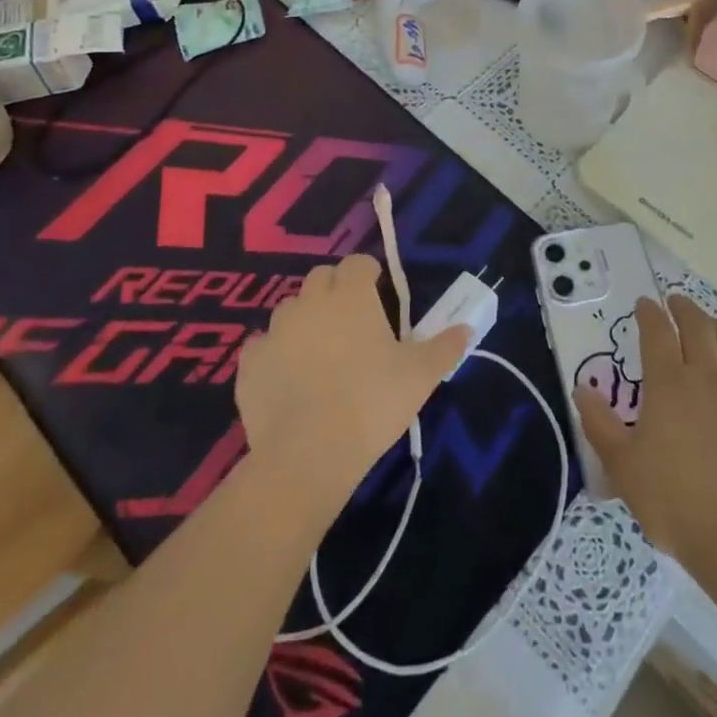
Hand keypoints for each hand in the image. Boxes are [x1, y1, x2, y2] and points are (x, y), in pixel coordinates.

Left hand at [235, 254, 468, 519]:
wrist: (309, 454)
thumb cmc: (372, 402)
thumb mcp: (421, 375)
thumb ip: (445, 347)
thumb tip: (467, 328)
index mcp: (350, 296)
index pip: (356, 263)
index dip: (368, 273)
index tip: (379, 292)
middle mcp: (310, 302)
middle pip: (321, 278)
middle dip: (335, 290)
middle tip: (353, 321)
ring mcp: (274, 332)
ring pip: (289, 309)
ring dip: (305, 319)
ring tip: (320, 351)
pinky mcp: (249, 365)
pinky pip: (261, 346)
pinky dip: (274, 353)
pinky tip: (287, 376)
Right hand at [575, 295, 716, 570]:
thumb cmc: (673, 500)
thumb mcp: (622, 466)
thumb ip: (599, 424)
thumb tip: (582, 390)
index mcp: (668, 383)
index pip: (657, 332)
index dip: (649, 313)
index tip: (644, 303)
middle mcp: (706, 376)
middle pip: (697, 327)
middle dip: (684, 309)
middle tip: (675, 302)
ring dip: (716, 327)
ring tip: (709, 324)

-=-=-

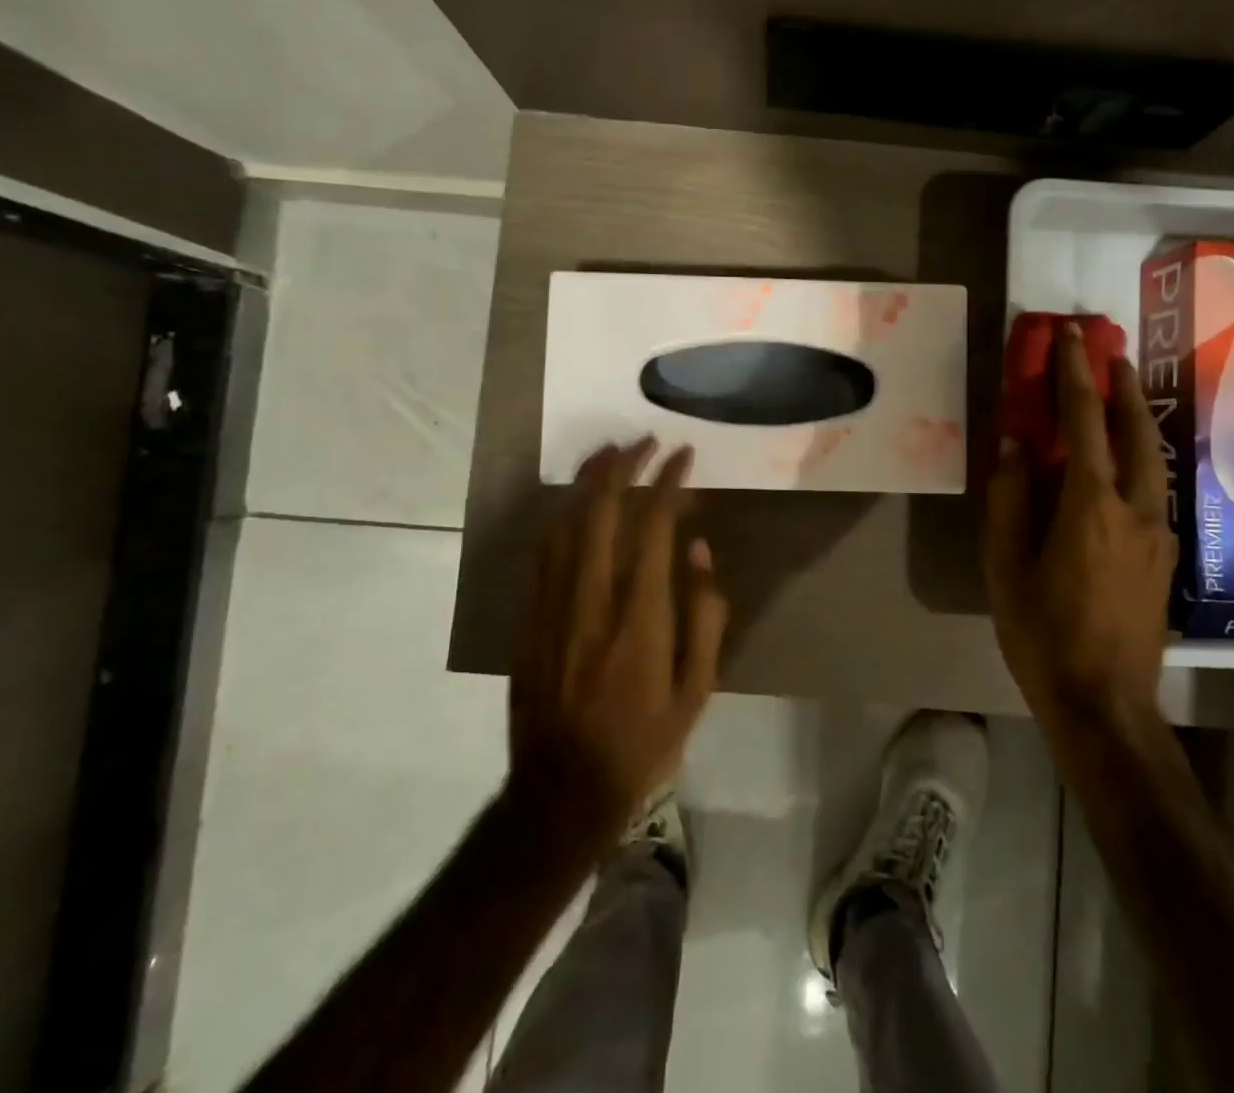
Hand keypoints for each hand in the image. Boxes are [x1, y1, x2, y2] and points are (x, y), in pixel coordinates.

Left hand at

-=-=-

- **WHAT YOU SHOULD DO**
For each line above that includes the word "index", make a copy of that line.

- **ANSWER SECTION**
index mcp: (350, 296)
index pip: (356, 263)
index dip: (368, 273)
index tip: (379, 292)
index mcp: (668, 383)
index pip: (657, 332)
index dip: (649, 313)
index tip: (644, 303)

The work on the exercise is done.